L’assassinat de Rafik Hariri a quelque chose de commun avec la fausse accusation que l’Irak était détenteur d’armes de destruction massive : s’il ne signe pas l’arrêt de mort du régime syrien, du moins l’annonce-t-il. De même que l’Irak de Saddam Hussein n’avait pas pu prouver la véracité de ses dénégations, de même la Syrie de Bachar Al-Assad ne réussira pas à établir son innocence. Elle y parviendra, du reste, d’autant moins que les plus fortes présomptions pèsent sur elle. Elle est coupable parce qu’on imagine mal qu’elle ne le soit pas. Qui d’autre qu’elle aurait intérêt à la disparition de Rafik Hariri ? Israël ? Qui verrait quelque avantage à lui faire porter le chapeau.

Mais l’intérêt d’Israël ne serait-il pas plutôt de garder en vie l’ex-Premier ministre libanais, qui n’a pas peu renforcé le camp demandant le départ de l’armée syrienne en le ralliant il y a quelques mois ?

Il y a peu de chance pour que l’enquête réclamée par les Etats-Unis et la France aboutisse à la découverte du coupable. Quel qu’il soit, celui-ci a dû veiller soigneusement à ne laisser aucun indice susceptible de mener jusqu’à lui. L’attentat était un attentat-suicide. Et sa revendication n’avait certes pas pour objectif d’élucider le forfait. De sorte que la recherche de la vérité est une entreprise qui n’a pas beaucoup de sens. La véritable question est de savoir si les Etats-Unis, peut-être en accord avec la France, vont contraindre avec les moyens appropriés le régime syrien de retirer ses troupes du Liban. En d’autres termes, s’ils vont réagir conformément aux vœux de Rafik Hariri, ou s’ils estimeront que toutes les conditions ne sont pas encore réunies pour le passage à l’acte. Certes, les Etats-Unis ont déjà exigé le retrait immédiat de l’armée syrienne. Et le régime syrien vient de dire qu’il est disposé à examiner toute demande du gouvernement libanais en ce sens. Le plus probable cependant est que les Américains n’entreprendront rien sans déclaration de guerre en bonne et due forme, c’est-à-dire avant que le Conseil de sécurité n’adopte une résolution enjoignant à la Syrie de retirer son armée. La résolution 1559, en vertu de laquelle Américains et Français demandent ce retrait, présente l’inconvénient de ne pas s’adresser directement et exclusivement à la Syrie.

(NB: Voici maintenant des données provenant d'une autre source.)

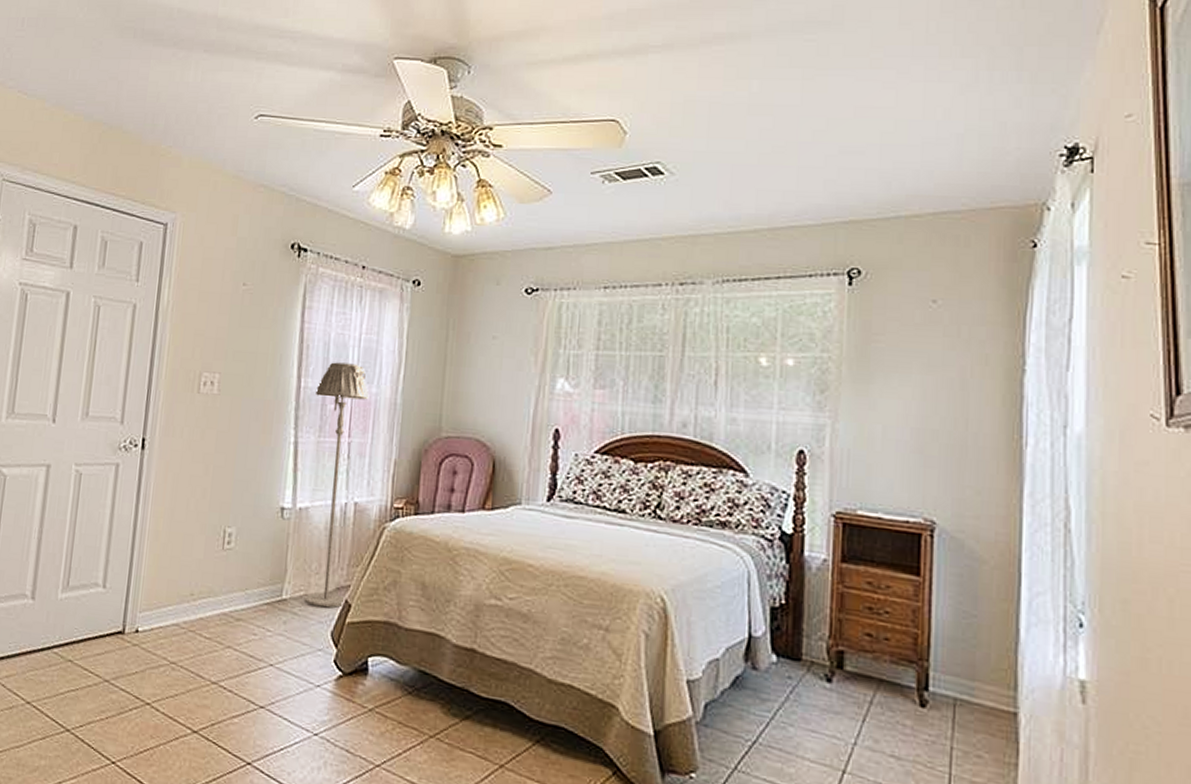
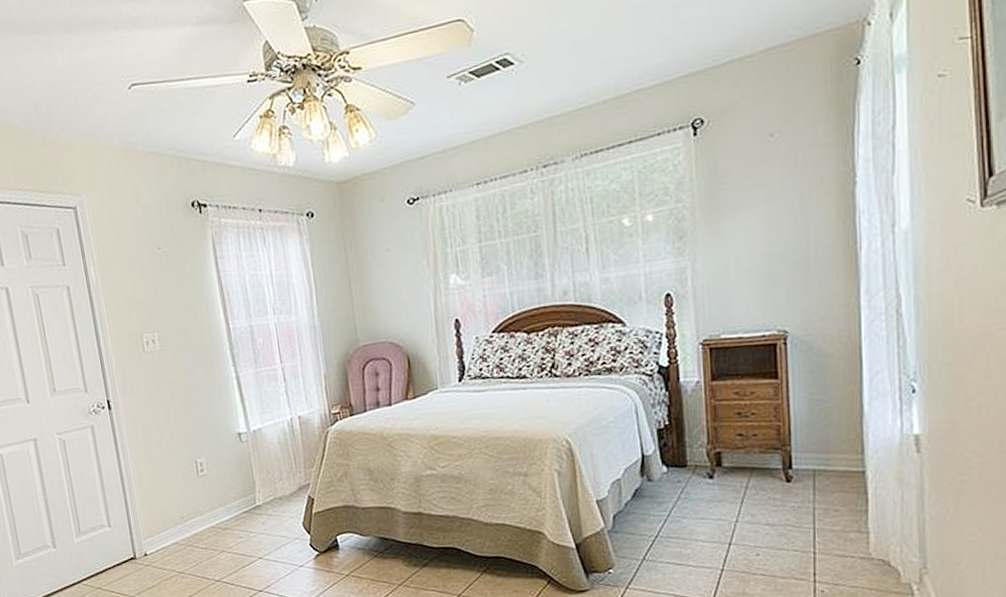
floor lamp: present [304,362,369,608] -> none [244,298,309,506]

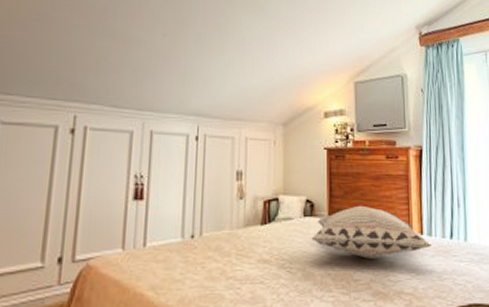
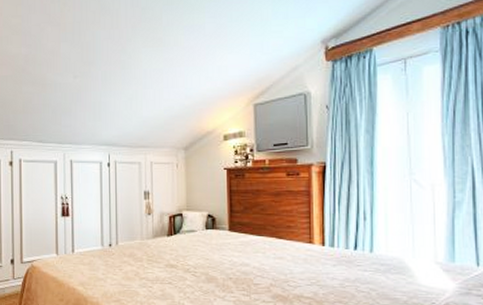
decorative pillow: present [311,205,431,259] -> none [213,219,333,266]

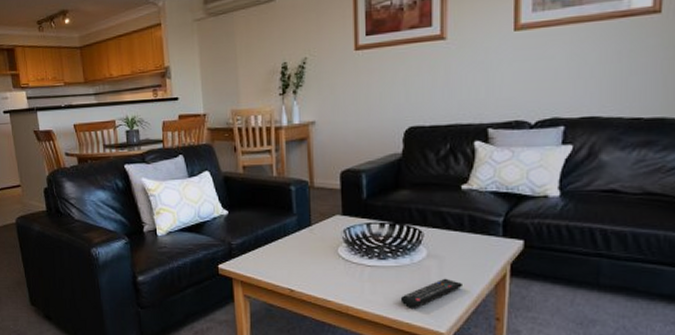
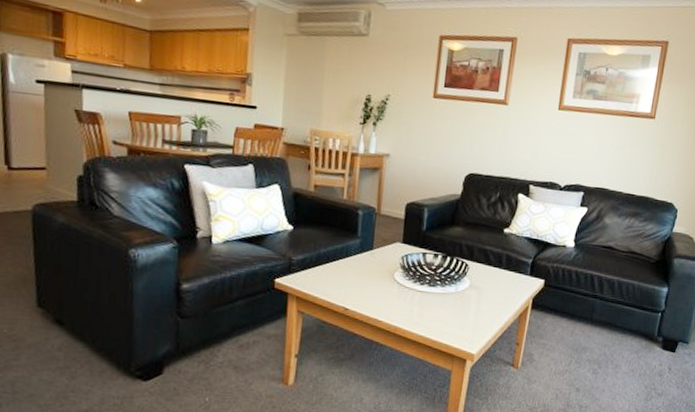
remote control: present [400,278,462,308] -> none [442,306,494,332]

Les Etats-Unis ont tout intérêt cette fois-ci à agir dans le plus grand respect de la légalité internationale. Il se trouve de plus que la France ne trouvera rien à redire, étant sur la même position qu’eux. Elle aussi réclame le retrait syrien. Mieux : il y a tout lieu de penser qu’elle ne répugnerait pas à prendre sa part des hostilités si une résolution autorisait l’emploi de la force.

Or la Syrie ne pouvait pas ignorer la tournure que prendraient les événements après l’assassinat de R. Hariri. L’argument qu’elle invoque pour sa défense, c’est justement qu’elle ne peut pas avoir commis un tel acte, pour la bonne raison qu’il est suicidaire. Si bien que celui qui veut prouver sa culpabilité doit aussi pouvoir établir son aspiration à s’autodétruire.

Il est douteux que ce plaidoyer fasse grande impression sur les Américains ou sur les Français, qui ne seront éventuellement neutralisés que par le retrait syrien, pour autant qu’il est accompli dans les plus brefs délais, et même contre toute attente. Et encore, il ne serait pas sans risque, en ce qu’il est susceptible de tenir lieu d’aveu de culpabilité.

Une autre interprétation est possible : en se vengeant sur Rafik Hariri, la Syrie savait nécessairement ce qu’elle faisait. Elle a pu penser que puisque de toute façon la guerre était inévitable, autant choisir le moment de la déclencher, d’autant qu’elle est assurée que l’Iran, cible des Américains autant sinon plus qu’elle, n’aura d’autre choix que de s’y engager à ses côtés, étant donné que c’est une question de vie ou de mort pour le régime des mollahs.

Au fond, ni les Syriens, ni les Iraniens n’ont le moindre intérêt à attendre que les Américains parviennent à pacifier l’Irak, encore moins à y instaurer la démocratie. Pour peu qu’on leur prête cette ressource la mieux partagée : l’instinct de survie et il devient raisonnable d’envisager qu’ils prennent l’initiative d’ouvrir le feu.